I don't actually know the size, but my guess it's significantly bigger than 400 square feet since it's an older build.

Renting is definitely a good option, and I did that for many years in Toronto, until I got my finances a bit more stable and when I wasn't sure I was going to stay. However, I see no problem with someone making $50000 a year wanting to purchase something like the listing I showed in today's financial climate.
 
^^^ Agree with you cdr that 7% is certainly not out of the realm of possilbe. That said, presumably the economy will be doing better barring staflation and salaries will at least go up somewhat to offset the increase costs.

Eug, I agree there might be unintended consequences of increasing the condo fees to 100% inclusion. My point is just when doing one's own math, one should count 100% and not 50% or 75% because the reality is it is 100%.

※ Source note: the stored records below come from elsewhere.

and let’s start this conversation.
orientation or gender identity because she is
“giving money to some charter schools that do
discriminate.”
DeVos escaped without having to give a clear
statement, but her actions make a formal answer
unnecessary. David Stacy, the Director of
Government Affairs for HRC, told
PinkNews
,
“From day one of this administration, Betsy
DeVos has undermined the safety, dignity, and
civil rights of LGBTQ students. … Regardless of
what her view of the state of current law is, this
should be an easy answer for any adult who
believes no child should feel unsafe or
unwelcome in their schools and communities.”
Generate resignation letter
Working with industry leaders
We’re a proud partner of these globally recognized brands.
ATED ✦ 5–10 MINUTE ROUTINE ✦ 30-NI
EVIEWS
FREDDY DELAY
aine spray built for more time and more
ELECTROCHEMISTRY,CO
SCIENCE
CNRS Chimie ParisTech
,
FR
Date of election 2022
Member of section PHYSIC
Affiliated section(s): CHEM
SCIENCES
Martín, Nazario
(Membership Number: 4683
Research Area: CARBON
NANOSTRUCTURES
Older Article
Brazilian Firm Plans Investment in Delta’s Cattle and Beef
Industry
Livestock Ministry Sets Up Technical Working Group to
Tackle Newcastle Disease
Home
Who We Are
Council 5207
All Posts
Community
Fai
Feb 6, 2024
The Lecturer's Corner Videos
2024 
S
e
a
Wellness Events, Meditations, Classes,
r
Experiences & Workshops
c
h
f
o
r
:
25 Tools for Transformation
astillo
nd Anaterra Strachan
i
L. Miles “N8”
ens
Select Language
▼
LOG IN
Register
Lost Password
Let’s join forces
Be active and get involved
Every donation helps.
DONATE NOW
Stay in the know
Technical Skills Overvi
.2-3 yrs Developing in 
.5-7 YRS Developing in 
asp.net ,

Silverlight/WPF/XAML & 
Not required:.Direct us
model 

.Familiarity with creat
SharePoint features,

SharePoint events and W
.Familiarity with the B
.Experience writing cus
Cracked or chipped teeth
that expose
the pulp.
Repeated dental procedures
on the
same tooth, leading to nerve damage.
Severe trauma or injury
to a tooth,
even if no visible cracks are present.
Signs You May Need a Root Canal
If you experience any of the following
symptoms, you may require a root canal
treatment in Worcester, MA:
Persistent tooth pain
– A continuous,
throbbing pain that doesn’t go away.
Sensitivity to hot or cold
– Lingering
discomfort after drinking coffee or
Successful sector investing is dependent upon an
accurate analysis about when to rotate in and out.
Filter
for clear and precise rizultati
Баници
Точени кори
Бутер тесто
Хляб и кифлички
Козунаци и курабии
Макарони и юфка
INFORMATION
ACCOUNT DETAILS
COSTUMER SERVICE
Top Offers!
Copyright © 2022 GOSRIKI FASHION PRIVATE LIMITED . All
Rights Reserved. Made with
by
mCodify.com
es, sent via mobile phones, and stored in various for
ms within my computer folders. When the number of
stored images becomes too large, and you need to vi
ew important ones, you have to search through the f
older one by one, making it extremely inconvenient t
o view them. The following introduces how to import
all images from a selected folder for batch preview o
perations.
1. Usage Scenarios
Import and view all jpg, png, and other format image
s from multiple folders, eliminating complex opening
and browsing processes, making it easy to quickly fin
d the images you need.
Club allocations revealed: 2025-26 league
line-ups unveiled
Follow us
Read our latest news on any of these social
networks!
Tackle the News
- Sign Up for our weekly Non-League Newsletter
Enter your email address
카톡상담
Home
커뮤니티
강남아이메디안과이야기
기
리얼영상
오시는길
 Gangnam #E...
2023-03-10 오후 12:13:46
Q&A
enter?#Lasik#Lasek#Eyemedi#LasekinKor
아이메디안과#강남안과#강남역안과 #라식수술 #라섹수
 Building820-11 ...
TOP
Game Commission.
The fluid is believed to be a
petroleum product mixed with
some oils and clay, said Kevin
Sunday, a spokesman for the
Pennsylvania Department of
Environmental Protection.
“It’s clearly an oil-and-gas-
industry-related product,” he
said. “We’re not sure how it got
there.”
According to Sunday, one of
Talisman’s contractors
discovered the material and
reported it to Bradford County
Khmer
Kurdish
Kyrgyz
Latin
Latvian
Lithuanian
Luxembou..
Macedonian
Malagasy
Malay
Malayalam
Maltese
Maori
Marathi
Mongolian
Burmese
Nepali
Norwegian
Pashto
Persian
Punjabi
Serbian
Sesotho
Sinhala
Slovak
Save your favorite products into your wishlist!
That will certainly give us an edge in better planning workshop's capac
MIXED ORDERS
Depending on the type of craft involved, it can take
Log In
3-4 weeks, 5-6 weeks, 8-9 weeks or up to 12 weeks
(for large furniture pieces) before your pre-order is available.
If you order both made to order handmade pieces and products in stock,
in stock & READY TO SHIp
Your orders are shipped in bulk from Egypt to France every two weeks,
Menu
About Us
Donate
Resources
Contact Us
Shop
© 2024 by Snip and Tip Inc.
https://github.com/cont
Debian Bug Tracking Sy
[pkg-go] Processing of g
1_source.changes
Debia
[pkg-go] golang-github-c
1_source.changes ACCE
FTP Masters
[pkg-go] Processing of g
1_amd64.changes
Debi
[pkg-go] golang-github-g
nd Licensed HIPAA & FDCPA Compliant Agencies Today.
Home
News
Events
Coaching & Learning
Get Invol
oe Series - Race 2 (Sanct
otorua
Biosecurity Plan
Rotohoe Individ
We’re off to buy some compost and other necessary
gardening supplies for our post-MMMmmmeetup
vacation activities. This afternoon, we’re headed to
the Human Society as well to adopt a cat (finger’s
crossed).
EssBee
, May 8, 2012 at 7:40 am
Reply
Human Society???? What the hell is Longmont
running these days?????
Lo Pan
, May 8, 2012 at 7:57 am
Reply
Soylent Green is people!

what is with the communism comment unless it is to refer to that everyone should have a home? I don't get that at all since I posted that I do not think everyone should have a home. That said, if I am a socialist because I believe we as a society have a moral obligation to not allow capitalism to run amock, witness subprime in the US, and that I believe we should provide for at least the possibility of home ownership with reasonable parameters applicable (what those parameters are are exactly what we are discussing), then I guess I am a communist by those standards. Otherwise, I just don't follow.